Si può criticare chi si occupa di tasse in un sistema fiscale vampiresco come il nostro? Sì che si può, anzi si deve: se non le abbassa. E si può criticare chi le abbassa? Certo che si può: se non le abbassa abbastanza. Questo dovrebbe essere. E invece? Invece a ogni proposito di alleggerimento del carico fiscale si oppone alternativamente che non si può e non si deve. Spiegare perché non si potrebbe è semplice, e lo si fa con la solita balla secondo cui occorrerebbe, prima, eliminare l’evasione, che è perlopiù evasione coatta e cioè prodotta proprio dalla tassazione eccessiva.

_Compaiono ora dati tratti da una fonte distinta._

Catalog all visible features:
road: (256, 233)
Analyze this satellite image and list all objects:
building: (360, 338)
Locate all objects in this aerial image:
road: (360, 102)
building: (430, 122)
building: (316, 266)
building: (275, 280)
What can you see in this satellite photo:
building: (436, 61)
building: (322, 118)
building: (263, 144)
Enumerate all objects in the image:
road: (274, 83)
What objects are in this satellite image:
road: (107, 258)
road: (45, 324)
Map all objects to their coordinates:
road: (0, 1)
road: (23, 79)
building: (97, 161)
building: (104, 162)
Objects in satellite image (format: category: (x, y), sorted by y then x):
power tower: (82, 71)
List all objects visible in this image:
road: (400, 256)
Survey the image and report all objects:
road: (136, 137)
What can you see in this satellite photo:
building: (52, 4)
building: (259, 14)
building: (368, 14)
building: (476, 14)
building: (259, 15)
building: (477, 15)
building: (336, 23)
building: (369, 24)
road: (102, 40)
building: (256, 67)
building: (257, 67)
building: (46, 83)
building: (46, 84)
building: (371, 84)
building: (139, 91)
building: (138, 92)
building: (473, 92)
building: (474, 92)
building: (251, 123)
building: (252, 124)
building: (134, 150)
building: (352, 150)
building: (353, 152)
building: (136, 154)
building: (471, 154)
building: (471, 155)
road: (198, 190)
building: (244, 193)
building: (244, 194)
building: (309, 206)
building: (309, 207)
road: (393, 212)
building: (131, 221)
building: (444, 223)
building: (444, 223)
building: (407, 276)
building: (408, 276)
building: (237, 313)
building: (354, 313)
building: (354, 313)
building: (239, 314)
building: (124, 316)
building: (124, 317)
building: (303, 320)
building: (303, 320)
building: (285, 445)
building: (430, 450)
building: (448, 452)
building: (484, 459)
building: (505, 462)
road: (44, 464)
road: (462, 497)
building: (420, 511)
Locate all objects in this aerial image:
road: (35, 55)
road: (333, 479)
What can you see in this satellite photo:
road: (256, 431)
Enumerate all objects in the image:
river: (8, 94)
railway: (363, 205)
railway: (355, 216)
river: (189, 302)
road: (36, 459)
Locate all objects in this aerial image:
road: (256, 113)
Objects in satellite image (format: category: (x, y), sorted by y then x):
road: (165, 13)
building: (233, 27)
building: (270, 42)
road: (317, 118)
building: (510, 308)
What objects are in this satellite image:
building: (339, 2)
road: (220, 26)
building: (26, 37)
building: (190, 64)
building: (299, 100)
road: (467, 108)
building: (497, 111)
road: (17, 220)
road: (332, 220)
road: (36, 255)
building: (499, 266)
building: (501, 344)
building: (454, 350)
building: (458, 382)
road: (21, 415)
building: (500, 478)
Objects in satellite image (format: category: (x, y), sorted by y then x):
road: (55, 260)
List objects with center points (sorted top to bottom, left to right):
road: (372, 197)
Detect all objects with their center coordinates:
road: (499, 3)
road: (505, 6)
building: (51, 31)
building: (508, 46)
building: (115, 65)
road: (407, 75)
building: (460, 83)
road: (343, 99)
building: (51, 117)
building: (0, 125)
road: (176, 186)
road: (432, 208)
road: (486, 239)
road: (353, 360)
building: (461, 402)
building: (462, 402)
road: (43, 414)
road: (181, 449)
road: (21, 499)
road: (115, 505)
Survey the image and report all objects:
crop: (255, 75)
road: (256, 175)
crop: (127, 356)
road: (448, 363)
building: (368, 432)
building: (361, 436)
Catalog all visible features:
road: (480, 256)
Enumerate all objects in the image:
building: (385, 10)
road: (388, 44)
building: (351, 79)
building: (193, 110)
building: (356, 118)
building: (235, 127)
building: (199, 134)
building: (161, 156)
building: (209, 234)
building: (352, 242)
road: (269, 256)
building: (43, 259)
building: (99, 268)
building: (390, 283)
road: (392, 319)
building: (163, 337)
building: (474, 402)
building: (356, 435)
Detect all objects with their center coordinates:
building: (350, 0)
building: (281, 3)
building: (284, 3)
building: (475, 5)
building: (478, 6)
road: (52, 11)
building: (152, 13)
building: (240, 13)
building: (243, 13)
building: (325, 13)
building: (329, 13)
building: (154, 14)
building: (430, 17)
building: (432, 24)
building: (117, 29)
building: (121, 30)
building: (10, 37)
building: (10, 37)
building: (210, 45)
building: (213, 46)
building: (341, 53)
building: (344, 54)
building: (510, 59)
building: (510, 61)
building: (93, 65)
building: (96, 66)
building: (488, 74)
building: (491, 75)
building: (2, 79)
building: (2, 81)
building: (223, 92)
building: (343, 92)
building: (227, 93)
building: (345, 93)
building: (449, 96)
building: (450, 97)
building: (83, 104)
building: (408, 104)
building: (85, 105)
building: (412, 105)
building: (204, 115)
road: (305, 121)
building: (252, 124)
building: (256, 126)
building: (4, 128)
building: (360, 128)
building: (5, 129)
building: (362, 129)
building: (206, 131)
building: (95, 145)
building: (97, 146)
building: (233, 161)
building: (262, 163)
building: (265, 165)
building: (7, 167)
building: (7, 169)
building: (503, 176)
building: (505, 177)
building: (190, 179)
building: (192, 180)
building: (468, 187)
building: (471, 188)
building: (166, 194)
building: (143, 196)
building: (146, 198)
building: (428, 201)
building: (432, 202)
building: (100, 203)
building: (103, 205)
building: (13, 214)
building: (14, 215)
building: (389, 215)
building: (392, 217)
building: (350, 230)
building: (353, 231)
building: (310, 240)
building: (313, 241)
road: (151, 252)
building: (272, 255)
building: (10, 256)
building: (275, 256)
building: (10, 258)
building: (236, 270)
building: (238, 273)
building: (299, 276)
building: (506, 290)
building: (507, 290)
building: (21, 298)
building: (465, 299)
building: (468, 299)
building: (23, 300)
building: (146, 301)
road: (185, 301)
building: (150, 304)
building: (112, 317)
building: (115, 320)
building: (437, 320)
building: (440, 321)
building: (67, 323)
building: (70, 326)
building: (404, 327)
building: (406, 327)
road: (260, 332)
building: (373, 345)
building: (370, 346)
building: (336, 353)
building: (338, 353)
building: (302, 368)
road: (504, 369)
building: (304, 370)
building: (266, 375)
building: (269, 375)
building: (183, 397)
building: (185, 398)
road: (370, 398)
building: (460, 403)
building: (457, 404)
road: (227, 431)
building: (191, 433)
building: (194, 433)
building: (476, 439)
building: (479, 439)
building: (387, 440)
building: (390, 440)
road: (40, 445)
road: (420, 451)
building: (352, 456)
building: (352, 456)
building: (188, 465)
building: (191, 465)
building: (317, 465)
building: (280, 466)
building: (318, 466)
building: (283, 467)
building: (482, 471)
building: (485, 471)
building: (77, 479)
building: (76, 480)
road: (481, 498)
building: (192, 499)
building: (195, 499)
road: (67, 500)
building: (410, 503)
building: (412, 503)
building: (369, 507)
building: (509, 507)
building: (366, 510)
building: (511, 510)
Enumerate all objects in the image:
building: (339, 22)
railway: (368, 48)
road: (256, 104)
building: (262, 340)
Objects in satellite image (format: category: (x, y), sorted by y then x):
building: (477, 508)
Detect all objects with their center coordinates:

Spiegare perché non si deve è più difficile, ma è la spiegazione vera: lasciare più soldi in tasca al cittadino confligge con il principio assistenzial-redistributivo per cui il benessere delle persone è garantito dal potere pubblico che sceglie i beni e i servizi, spesso meno economici e spesso di qualità inferiore, con cui rifocillarle. La realtà è che se pure le casse dello Stato fossero ricolme e se pure l’evasione fiscale fosse ridotta in modo consistente, ebbene comunque non cambierebbe la pretesa impositiva né l’atteggiamento di quelli che ne proclamano l’inevitabilità in questa misura: perché l’idea è sempre che la tassa rimedi a un’ingiustizia e cioè al guadagno come frutto di un’attività individuale.

 

Solo lo scorporo della libertà di iniziativa economica dai ranghi dei diritti umani impedisce di riconoscere la vera natura della tassa: e cioè una punizione della libertà ovvero la violazione, appunto, di un diritto umano. Ma impera il pregiudizio opposto, e cioè che sia giusto tassare non perché è necessario entro limiti ragionevoli, ma perché è ingiusto il guadagno: e se sta lì l’ingiustizia, cioè nel guadagno, il sistema più giusto sarà quello che tassa a più non posso.